Rendered images with source text ::
━━━━━━━━━━━━━━━━

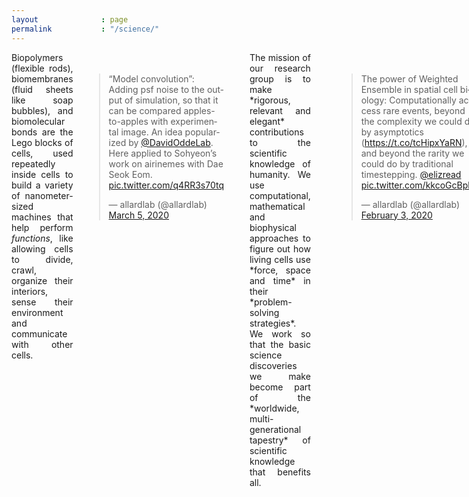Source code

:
 ```yaml
---
layout              : page
permalink           : "/science/"
---
```


<style>
    .embeddedright{
        float:right;
        margin:20px;
    }
    .embeddedleft{
        float:left;
        margin:20px;
    }
    @media (max-width: 500px) {
        .embeddedright{
            float:none;
        }
        .embeddedleft{
            float:none;
        }
    }
</style>

<div class="row">
<div class="columns small-12">

<div style="text-align:justify">
<section markdown="1">  
Biopolymers (flexible rods), biomembranes (fluid sheets like soap bubbles), and biomolecular bonds are the Lego blocks of cells, used repeatedly inside cells to build a variety of nanometer-sized machines that help perform <em>functions</em>, like allowing cells to divide, crawl, organize their interiors, sense their environment and communicate with other cells. 
</section>
</div>

<div class="embeddedright">
<blockquote style="margin:auto;" class="twitter-tweet" data-width="270" data-dnt="true" data-theme="dark" data-chrome="transparent" color="#1D3038"><p lang="en" dir="ltr">“Model convolution”: Adding psf noise to the output of simulation, so that it can be compared apples-to-apples with experimental image. An idea popularized by <a href="https://twitter.com/DavidOddeLab?ref_src=twsrc%5Etfw">@DavidOddeLab</a>. Here applied to Sohyeon’s work on airinemes with Dae Seok Eom. <a href="https://t.co/q4RR3s70tq">pic.twitter.com/q4RR3s70tq</a></p>&mdash; allardlab (@allardlab) <a href="https://twitter.com/allardlab/status/1235676904637820932?ref_src=twsrc%5Etfw">March 5, 2020</a></blockquote> 
</div>

<div style="text-align:justify">
<section markdown="1">  
The mission of our research group is to make *rigorous, relevant and elegant* contributions to the scientific knowledge of humanity. We use computational, mathematical and biophysical approaches to figure out how living cells use *force, space and time* in their *problem-solving strategies*. We work so that the basic science discoveries we make become part of the *worldwide, multi-generational tapestry* of scientific knowledge that benefits all.
</section>
</div>

<div class="embeddedleft">
<blockquote class="twitter-tweet" data-width="270" data-dnt="true" data-theme="dark" chrome="transparent">
<p lang="en" dir="ltr">The power of Weighted Ensemble in spatial cell biology: Computationally access rare events, beyond the complexity we could do by asymptotics (<a href="https://t.co/tcHipxYaRN">https://t.co/tcHipxYaRN</a>), and beyond the rarity we could do by traditional timestepping. <a href="https://twitter.com/elizread?ref_src=twsrc%5Etfw">@elizread</a> <a href="https://t.co/kkcoGcBphi">pic.twitter.com/kkcoGcBphi</a></p>
— allardlab (@allardlab) <a href="https://twitter.com/allardlab/status/1224418820204326912?ref_src=twsrc%5Etfw">February 3, 2020</a></blockquote>
</div>

<div style="text-align:justify">
<!-- ONLY WHAT's PUBLISHED -->
<section markdown="1">  
The *biological functions* we work on include how immune cells read antigen and process information signals using __immuno-receptors__, how the cell's internal skeleton is build using __formins__, how cells in tissues communicate at long distance using __airinemes__. 
</section>
</div>

</div>
</div>

<script async src="https://platform.twitter.com/widgets.js" charset="utf-8"></script>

━━━━━━━━━━━━━━━━

About this exercise :: From the data, list each line in which the string "float" appears.

Result of the task ::
        float:right;
        float:left;
            float:none;
            float:none;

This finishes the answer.